Für amerikanischen und bayerischen Planer ein Großprojekt. Zum Entwurf eines ersten Konzeptes, eine Art städtebaulicher Plan, war eigens ein Team aus den USA nach Grafenwöhr gekommen. Nun geht es an die Umsetzung. Erste Planungsaufträge liegen beim Bauamt. Die entsprechenden Musterpläne der US-Streitkräfte für Truppenunterkünfte müssen überarbeitet und an deutsche Normen angepasst werden, darunter Bau- und Umweltvorschriften. Wenn die US-Seite besondere Wünsche hat, gilt vereinfacht gesagt, immer die strengste Regel. Auch das ist vertraglich so festgelegt.
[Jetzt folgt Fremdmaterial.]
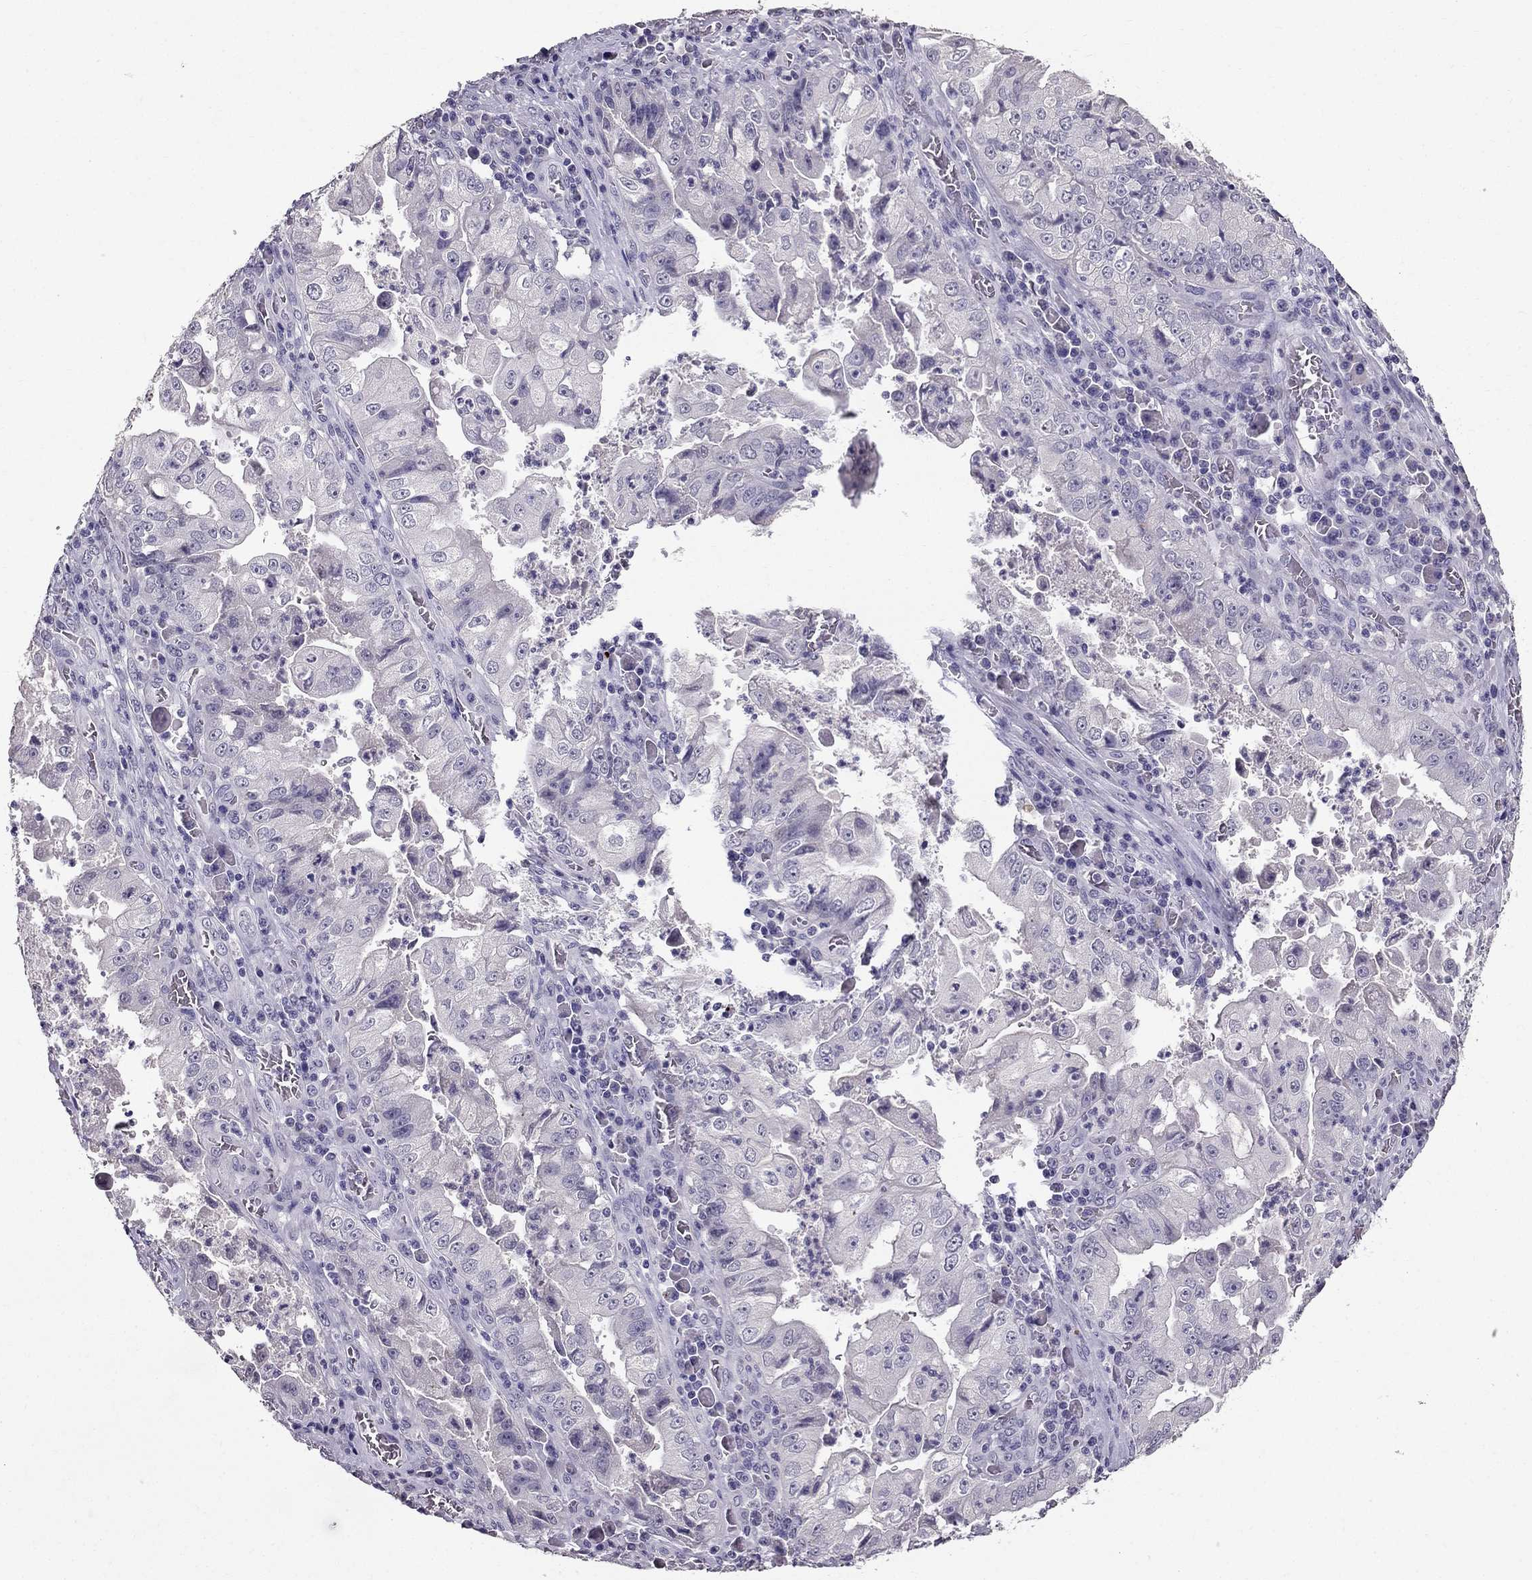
{"staining": {"intensity": "negative", "quantity": "none", "location": "none"}, "tissue": "stomach cancer", "cell_type": "Tumor cells", "image_type": "cancer", "snomed": [{"axis": "morphology", "description": "Adenocarcinoma, NOS"}, {"axis": "topography", "description": "Stomach"}], "caption": "Immunohistochemical staining of human stomach cancer (adenocarcinoma) displays no significant expression in tumor cells.", "gene": "SCG5", "patient": {"sex": "male", "age": 76}}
Unterschiedliche Regeln für den Brandschutz
Ein Beispiel, das Planer beider Seiten nennen ist der Brandschutz. In US-Gebäuden ist eine Sprinkleranlage vorgesehen, in deutschen üblicherweise nicht. Also wird eine Sprinkleranlage eingebaut, aber im Zweifel nach deutschen Vorgaben. Weitere Besonderheiten sind etwa eine zentrale Steuerung von Heizung und Lüftung und eine Brandmeldeanlage, die sich bei Alarm direkt bei der US-Feuerwehr meldet.
Eine eigene Baudienststelle Grafenwöhr wie vor zwei Jahrzehnten zu Zeiten des Großprojektes "Efficient Basing Grafenwöhr (EBG)" gibt es diesmal nicht. Gleichwohl sind seine Mitarbeiter regelmäßig auf dem Truppenübungsplatz falls die Bauaufsicht es erfordert, berichtet Bauamtsleiter Beer.
Derzeit geht es nicht so zügig, wie sich das alle Beteiligten wünschen. Das liegt unter anderem an den langen Lieferzeiten für verschiedene Baustoffe. Für Elektrokabel liege diese bei bis zu 20 Wochen, sagt Beer. Hösl berichtet, dass in ihrem Team nur die Hälfte der Stellen besetzt ist. Beer verweist darauf, dass Planungsbüros und Unternehmen wegen der derzeit guten Baukonjunktur ausgelastet sind. In Grafenwöhr, so viel ist klar, gibt es auf jeden Fall bis weit ins nächste Jahrzehnt Aufträge.
Bundeswehr baut in Grafenwöhr neu
- Nicht nur die US-Armee, auch die Bundeswehr investiert in den 25 Kilometer langen und rund 14 Kilometer breiten Truppenübungsplatz Grafenwöhr. Für rund 120 Millionen Euro entstehen unter anderem Unterkünfte für 1200 Soldaten im Camp Normandie, das die Bundeswehr seit dem Jahr 1960 nutzt. Bisher gibt es dort Platz für 750 Soldaten.
- Zudem entstehen neue Gebäude für den deutschen Stabsbereich am Truppenübungsplatz Grafenwöhr. Der “Deutsche Militärische Vertreter" und das Truppenübungsplatzkommando sollen aus den "Tower Baracks", wo sie bisher untergebracht sind ausziehen, und ins Camp Normandie verlegt werden.